HIGH COURT OF NAMIBIA MAIN DIVISION, WINDHOEK



JUDGMENT

Case no: CC 11/2010



In the matter between:



THE STATE

and

TECKLA NANDJILA LAMECK ...........................................................FIRST ACCUSED

YANG FAN ......................................................................................SECOND ACCUSED

JEROBEAM KONGO MOKAXWA ....................................................THIRD ACCUSED



Neutral citation: The State v Lameck (CC 11/2010) [2012] NAHCMD 36 11 February 2013)



Coram: MILLER AJ

Heard: 23 November 2012

Delivered: 11 February 2013



Flynote: Criminal Procedure – Request for further particulars in terms of section 87 of Act 51 of 1977 – Where information requested is contained in the contents of the docket disclosed to the accused no need to provide further particulars.



Summary Accused requested further particulars to the indictment – State contends inter alia that the information requested is contained in the police docket which was disclosed to the accused – Test is whether the accused has sufficient information to prepare his defence – Accused not challenging states averment that the accused are already in possession of the information – Application to compel delivery of further particulars refused.



ORDER



The application is refused. The state is directed to amend the indictment to exclude all allegations based upon the statutory definition of the word “corruptly” in the Anti-Corruption Act, 5 of 2004.





JUDGMENT



MILLER AJ :



[1] The present applicants are indicted in this Court as accused 1 and 3 together with a certain Yang Fan who is cited as accused no. 2.



[2] They were served with the indictment which contains 18 charges ranging inter alia from fraud, contravention of the Prevention of Organized Crime Act, Act 29 of 2004, various contraventions of the Anti-Corruption Act, Act 8 of 2004, contraventions of the Close Corporations Act, Act 26 of 1988 and contraventions of the Value Added Tax Act, Act 10 of 2000.



[3] The indictment is a sizeable document consisting of some 35 typed pages. This document, although linguistically and grammatically deficient in some respects, contains in some detail the essential allegations upon which the State bases the charges specified.



[4] The state also served together with the indictment a summary of substantial facts as is required by section 144 (3) of Act 51 of 1077 which I shall refer to henceforth as “the Act”.



[5] In addition the state delivered to the accused copies of the witness statements and documents contained in the police docket.



[6] The present applicants now seek an order compelling the state to provide them with the further particulars they requested in terms of section 87 of the Act.



[7] I have no wish to burden this judgment by quoting the particulars in full.



[8] Suffice it to say that the request seek some fine factual details.



[9] The state’s response to these requests by and large rests upon the following:



(a) The accused are already in possession of all this documentation, information and witness statements. I infer from the response that the state alleges that the particulars requested can be found there.
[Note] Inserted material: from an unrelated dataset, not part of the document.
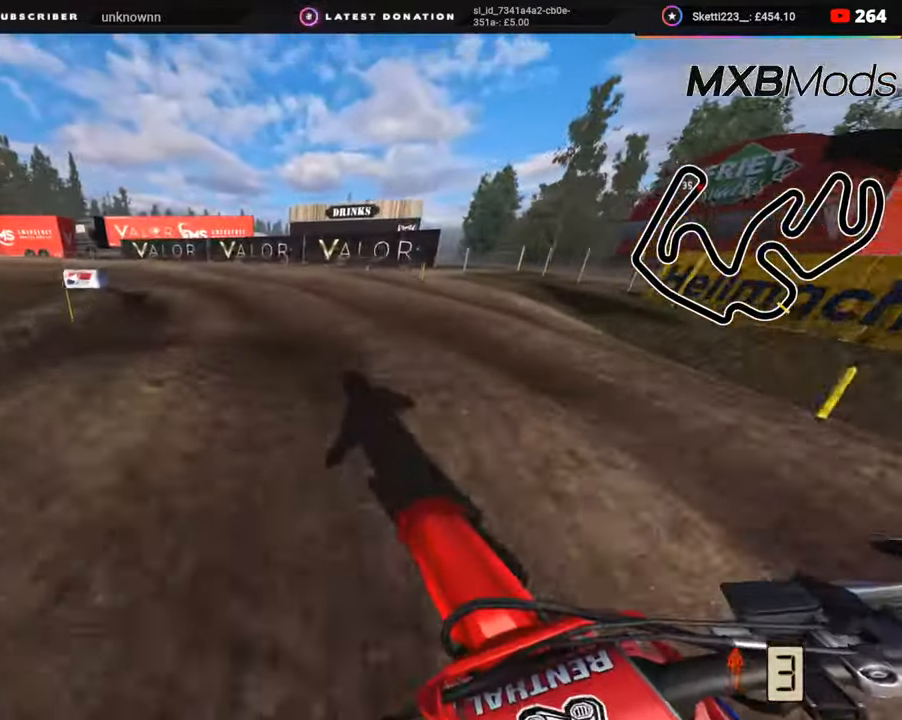
{"buttons": ["R2", "R3"], "left_stick": "down-left", "right_stick": "center", "events": [[83, "R2", "up"], [133, "R2", "down"], [283, "R3", "down"]]}
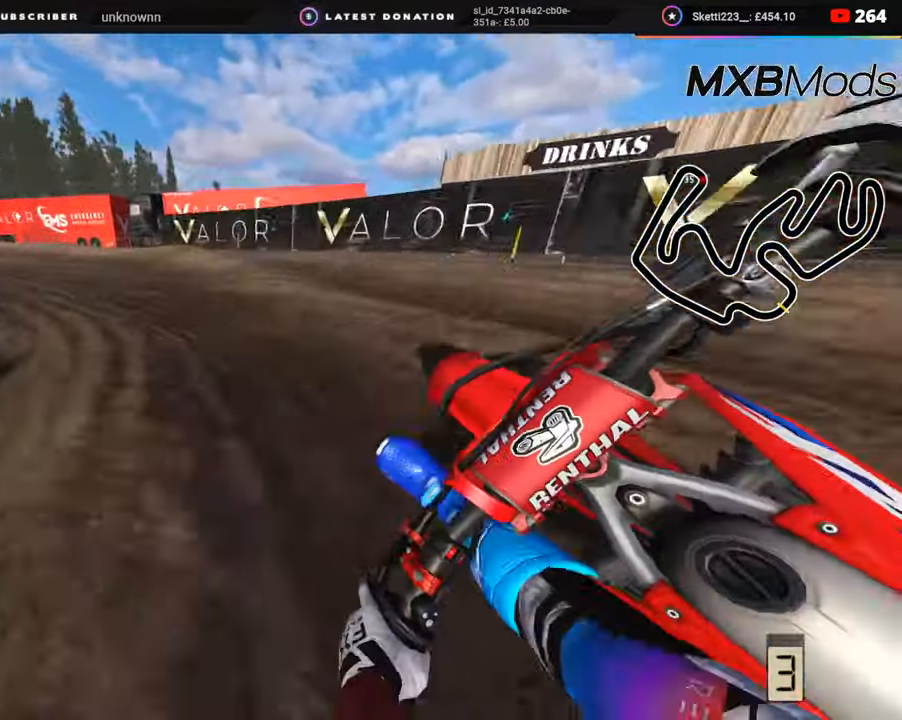
{"buttons": ["R2", "R3"], "left_stick": "down-left", "right_stick": "center", "events": [[50, "R2", "up"], [100, "R2", "down"], [250, "R2", "up"], [283, "R2", "down"]]}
(b) The particular requested, therefore need not be provided in order to place the applicants in a position where they are informed of the case against them sufficiently for them to prepare their defence.

(c) In respect of some the requests the states’ response was that in law it is entitled to set out the allegations in the manner it did.

(d) Where allegations are made based upon the definition of the word “corruptly” in the Anti-Corruption Act, 2005 these must now bear the ordinary meaning or whatever meaning the word is given by the court. This must of necessity be so since the definition was struck down by this court in an earlier decision in this case. ’



[10] It is my view that in order to avoid further confusion, the state should amend the indictment to delete from it those allegations still based on the impugned definition. I will make an appropriate order in that respect at the conclusion of this judgment.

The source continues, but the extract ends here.